7話

ーー山深い場所にある目を引く古い建物には「綾織屋」と書かれた看板が掛けられ、風雨に晒された文字はかすれている。

その店前に石像のように立ち続けている店主の老人は仙人を想わせ…実際、布を裁ち糸を紡ぐだけの職人でもない。


一子相伝の秘術「織姫」で特別な布を織り上げる彼が手がけた服は、身を守るだけでなく心を温め勇気を与えてくれるーー


「そんな凄腕の九代目店主、綾織 幸雄さんだよ。フォレスター君もしっかり挨拶してね」


『ンァッ!ンンンゥ』


暖かな日差しが入る店内で、俺は転移する前から抱えているフォレスター君の手を握って綾織おじいちゃんにご挨拶。

黒で統一された着物をビシッと着こなす彼は、フォレスター君の元気な声に頬を緩ませながら前に進むと軽く頭を下げた。


「ご紹介に預かりました綾織です。ぼっちゃ…いえ、旦那様並びに可愛らしい新たなお客様もようこそお越し下さいました」


フォレスター君?周りの服が気になるのは分かるけど、もうちょっとおじいちゃんと目線合わせようね。

折角痛む腰を曲げて俺より高い背を小さくしてくれてるんだから、それをスルーしたら悪気があってもなくても失礼に当たる。


昔から可愛がってくれてるおじいちゃんを無理に屈ませたくはないけど…俺は成人しても160cmでキヨさん171・おじいちゃん177。

お爺様みたいに、身体を作り変えられず運命から逃れられない悲しきチビだからちょっと背伸びしたり厚底の靴を履いて、誤魔化すしか方法が無いんだ。


「おじいちゃんごめん、この子が我慢出来そうにないから注文してた品出して貰っていい?」


「勿論大丈夫です、旦那様は私のことなどお気になさらず…至らぬ点が多い老耄を最後まで構ってくれるのは貴方くらいなんですから。もっと甘えて欲しいくらいですな」


そう言って笑い飛ばしてくれるおじいちゃんは、少々お待ちをと頭を下げて奥に引っ込んだから店内を冷やかそうかな。

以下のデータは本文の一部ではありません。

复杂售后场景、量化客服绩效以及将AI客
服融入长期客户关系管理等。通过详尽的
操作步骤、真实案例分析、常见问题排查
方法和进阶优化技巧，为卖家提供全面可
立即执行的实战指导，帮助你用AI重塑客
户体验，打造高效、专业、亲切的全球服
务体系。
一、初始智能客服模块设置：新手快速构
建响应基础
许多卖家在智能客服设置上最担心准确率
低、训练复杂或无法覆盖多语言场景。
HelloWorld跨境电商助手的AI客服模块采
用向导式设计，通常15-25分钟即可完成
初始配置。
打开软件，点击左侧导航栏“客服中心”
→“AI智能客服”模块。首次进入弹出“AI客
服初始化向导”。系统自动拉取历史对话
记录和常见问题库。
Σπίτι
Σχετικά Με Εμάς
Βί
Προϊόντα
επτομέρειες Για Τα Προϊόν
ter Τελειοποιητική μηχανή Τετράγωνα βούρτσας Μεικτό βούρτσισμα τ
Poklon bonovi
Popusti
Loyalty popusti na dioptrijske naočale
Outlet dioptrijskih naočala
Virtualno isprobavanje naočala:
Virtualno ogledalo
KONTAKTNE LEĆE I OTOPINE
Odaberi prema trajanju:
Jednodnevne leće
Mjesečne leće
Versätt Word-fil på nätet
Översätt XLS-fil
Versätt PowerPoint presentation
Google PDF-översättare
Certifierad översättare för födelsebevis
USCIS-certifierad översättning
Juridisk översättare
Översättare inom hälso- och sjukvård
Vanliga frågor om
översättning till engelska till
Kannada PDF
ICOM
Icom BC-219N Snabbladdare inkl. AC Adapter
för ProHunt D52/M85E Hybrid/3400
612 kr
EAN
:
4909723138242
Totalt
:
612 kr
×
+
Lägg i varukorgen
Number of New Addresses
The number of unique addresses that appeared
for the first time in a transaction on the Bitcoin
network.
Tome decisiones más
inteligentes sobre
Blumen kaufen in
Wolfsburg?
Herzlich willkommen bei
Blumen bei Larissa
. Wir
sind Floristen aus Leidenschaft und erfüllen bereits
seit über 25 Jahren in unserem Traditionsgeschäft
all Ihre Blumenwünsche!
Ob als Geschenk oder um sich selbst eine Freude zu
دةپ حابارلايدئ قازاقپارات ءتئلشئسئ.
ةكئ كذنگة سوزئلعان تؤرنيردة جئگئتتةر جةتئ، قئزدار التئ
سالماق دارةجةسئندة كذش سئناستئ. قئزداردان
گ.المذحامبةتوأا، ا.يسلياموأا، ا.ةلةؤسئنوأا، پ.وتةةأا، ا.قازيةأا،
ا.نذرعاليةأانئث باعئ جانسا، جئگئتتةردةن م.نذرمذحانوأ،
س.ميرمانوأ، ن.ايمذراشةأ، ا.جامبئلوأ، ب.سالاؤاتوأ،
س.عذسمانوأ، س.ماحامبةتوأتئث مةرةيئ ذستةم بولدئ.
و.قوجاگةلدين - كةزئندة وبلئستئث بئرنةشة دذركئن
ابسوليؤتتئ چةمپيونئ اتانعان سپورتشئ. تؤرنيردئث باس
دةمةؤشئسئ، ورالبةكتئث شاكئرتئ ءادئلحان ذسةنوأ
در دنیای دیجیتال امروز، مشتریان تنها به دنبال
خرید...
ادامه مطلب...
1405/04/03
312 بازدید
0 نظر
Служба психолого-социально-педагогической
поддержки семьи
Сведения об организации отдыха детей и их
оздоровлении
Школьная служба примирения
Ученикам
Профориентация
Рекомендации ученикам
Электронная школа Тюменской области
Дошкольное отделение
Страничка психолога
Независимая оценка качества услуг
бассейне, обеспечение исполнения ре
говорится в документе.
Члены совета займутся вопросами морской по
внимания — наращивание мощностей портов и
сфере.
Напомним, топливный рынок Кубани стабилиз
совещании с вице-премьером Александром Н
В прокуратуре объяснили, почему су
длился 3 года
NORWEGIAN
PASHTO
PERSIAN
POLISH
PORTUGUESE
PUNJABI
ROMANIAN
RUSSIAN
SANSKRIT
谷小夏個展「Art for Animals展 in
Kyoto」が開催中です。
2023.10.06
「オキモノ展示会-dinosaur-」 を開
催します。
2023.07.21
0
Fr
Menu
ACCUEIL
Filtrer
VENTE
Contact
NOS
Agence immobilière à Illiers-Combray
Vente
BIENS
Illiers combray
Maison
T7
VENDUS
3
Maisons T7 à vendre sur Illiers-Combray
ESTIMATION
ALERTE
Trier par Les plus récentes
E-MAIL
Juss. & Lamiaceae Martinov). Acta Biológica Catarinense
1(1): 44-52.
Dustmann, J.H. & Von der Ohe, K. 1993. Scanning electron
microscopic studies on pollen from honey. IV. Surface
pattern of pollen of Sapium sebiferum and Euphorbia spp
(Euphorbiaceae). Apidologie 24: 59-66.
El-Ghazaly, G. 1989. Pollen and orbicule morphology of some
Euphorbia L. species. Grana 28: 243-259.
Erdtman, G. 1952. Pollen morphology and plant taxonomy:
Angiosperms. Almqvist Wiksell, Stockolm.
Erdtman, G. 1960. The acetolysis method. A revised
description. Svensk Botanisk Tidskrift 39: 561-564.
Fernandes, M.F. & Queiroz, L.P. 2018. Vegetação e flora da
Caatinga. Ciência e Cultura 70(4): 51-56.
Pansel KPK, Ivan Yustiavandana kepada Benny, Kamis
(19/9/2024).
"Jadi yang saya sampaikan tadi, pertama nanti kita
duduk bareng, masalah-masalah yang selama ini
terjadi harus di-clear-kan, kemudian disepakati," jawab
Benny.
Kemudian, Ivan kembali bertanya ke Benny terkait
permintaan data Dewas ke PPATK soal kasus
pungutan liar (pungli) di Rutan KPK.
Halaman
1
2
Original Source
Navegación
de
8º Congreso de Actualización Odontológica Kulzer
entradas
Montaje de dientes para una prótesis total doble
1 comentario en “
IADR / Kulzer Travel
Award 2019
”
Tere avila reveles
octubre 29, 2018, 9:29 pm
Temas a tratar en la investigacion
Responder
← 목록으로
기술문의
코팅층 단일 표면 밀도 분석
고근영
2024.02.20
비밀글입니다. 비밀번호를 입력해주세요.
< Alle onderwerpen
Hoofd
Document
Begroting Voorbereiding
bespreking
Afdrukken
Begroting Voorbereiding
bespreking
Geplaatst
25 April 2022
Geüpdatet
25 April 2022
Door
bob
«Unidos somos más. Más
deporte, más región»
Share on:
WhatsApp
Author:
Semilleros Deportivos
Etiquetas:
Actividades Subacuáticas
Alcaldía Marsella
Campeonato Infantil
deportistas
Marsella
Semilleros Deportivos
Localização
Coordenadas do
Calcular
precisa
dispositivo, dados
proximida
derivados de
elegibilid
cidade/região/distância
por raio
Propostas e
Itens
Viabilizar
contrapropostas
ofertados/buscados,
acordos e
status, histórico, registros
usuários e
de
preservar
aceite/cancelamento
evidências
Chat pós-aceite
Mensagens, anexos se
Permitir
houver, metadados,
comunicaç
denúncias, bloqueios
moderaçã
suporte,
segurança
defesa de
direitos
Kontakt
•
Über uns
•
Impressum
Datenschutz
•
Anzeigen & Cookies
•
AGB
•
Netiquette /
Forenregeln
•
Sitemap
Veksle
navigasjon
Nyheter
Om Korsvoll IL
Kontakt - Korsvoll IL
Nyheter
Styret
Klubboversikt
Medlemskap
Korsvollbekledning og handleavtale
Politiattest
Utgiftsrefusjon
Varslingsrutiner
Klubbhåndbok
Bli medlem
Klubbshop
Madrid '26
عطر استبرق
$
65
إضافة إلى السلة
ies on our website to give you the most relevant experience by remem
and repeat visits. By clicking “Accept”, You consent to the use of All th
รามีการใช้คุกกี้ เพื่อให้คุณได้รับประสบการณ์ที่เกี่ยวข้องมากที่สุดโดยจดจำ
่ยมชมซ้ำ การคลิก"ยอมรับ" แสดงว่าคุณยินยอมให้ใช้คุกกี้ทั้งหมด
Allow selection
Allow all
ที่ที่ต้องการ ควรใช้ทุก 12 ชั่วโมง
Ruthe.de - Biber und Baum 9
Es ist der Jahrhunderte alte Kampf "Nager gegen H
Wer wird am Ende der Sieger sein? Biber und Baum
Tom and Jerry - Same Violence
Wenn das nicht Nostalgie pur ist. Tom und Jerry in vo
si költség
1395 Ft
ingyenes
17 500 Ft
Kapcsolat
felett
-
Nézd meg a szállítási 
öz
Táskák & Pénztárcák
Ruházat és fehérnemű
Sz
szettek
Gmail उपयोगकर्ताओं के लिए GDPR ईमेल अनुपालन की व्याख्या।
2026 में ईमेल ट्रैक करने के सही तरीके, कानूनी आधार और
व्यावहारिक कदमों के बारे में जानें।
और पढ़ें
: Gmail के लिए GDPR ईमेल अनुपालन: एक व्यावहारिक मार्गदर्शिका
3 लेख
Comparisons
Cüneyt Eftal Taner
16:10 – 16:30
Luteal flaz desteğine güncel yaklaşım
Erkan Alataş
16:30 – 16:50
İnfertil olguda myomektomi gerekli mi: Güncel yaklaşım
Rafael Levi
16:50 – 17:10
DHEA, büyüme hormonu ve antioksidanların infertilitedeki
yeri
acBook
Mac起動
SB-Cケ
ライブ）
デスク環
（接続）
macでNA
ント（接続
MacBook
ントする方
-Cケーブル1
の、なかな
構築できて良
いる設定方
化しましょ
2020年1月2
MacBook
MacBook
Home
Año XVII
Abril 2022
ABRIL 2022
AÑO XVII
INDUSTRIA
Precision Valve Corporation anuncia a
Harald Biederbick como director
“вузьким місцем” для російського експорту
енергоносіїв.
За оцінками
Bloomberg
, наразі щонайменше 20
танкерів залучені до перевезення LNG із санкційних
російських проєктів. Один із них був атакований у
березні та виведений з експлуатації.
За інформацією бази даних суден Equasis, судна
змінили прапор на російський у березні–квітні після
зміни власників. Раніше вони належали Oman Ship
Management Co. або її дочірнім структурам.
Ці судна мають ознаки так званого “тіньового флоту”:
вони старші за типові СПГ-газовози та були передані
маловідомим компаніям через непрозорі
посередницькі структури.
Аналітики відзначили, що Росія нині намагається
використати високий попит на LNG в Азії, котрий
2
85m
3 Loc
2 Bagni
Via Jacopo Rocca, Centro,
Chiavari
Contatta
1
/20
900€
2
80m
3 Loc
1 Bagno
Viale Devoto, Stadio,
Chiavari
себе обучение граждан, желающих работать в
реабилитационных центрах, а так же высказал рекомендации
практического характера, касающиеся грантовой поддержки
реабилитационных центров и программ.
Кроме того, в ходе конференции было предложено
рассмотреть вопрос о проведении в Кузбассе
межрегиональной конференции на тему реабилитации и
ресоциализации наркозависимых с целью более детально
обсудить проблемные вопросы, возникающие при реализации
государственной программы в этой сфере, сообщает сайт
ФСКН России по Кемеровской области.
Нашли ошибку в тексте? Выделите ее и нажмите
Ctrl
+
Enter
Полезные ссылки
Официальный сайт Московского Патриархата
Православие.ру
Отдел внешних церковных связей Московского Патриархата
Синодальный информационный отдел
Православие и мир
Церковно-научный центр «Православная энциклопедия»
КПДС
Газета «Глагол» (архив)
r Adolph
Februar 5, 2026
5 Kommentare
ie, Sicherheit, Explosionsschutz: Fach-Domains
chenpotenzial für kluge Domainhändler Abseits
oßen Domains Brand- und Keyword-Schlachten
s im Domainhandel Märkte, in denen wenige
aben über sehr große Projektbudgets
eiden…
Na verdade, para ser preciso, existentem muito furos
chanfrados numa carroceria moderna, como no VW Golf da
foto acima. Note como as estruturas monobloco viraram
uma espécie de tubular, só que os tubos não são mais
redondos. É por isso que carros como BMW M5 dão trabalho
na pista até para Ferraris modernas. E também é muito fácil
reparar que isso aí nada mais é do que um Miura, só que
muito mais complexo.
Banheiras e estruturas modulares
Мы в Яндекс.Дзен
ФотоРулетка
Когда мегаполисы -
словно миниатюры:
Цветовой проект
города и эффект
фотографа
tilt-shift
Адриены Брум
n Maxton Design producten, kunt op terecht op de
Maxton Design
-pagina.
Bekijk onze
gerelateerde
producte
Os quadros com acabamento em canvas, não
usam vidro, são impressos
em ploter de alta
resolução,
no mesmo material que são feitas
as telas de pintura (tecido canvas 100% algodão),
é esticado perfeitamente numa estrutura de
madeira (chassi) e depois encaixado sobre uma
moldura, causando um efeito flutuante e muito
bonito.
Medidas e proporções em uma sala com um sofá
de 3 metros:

ほら、フォレスター君。色々あるでしょ、これ全部が妖術を用いて彼が1人で作った一点物だよ〜。


『ンッ!?』


「びっくりするよね、俺も初めて来た21年前は寡黙な父上に笑われるくらい驚いたんだ」


「4歳の蓮様は、その場で転ぶ程に驚いて綾織様の足にしがみついたんですよ。あの時の赤面を捉えた、私の妖術による渾身の写真は我が家で争奪戦になりました…」


後ろで静かに控えていたキヨさんが、突然話し出したかと思ったら俺の暴露話だった。

あの時のことは、出処不明な写真があったせいで家族全員にバレて幼いながらに恥ずかしい思いをしたんだけど…


フォレスター君は興味を持たなくていいよー、というかアレはキヨさんの仕業だったんだ?後で覚えておいてね、背後に注意だ。

服よりも俺の恥ずかしい話が気になるなら、今は猫みたいに伸ばし抱っこしてるのを活かして右へ左へ揺さぶるよ。


俺の思い出話をし続けるキヨさんに夢中なフォレスター君は、揺さぶられて嫌がるどころか楽しそうだ。

まあ、俺も本気で嫌がってるわけじゃないから皆でそうやって遊びながらおじいちゃんが服を持ってきてくれるのを待った。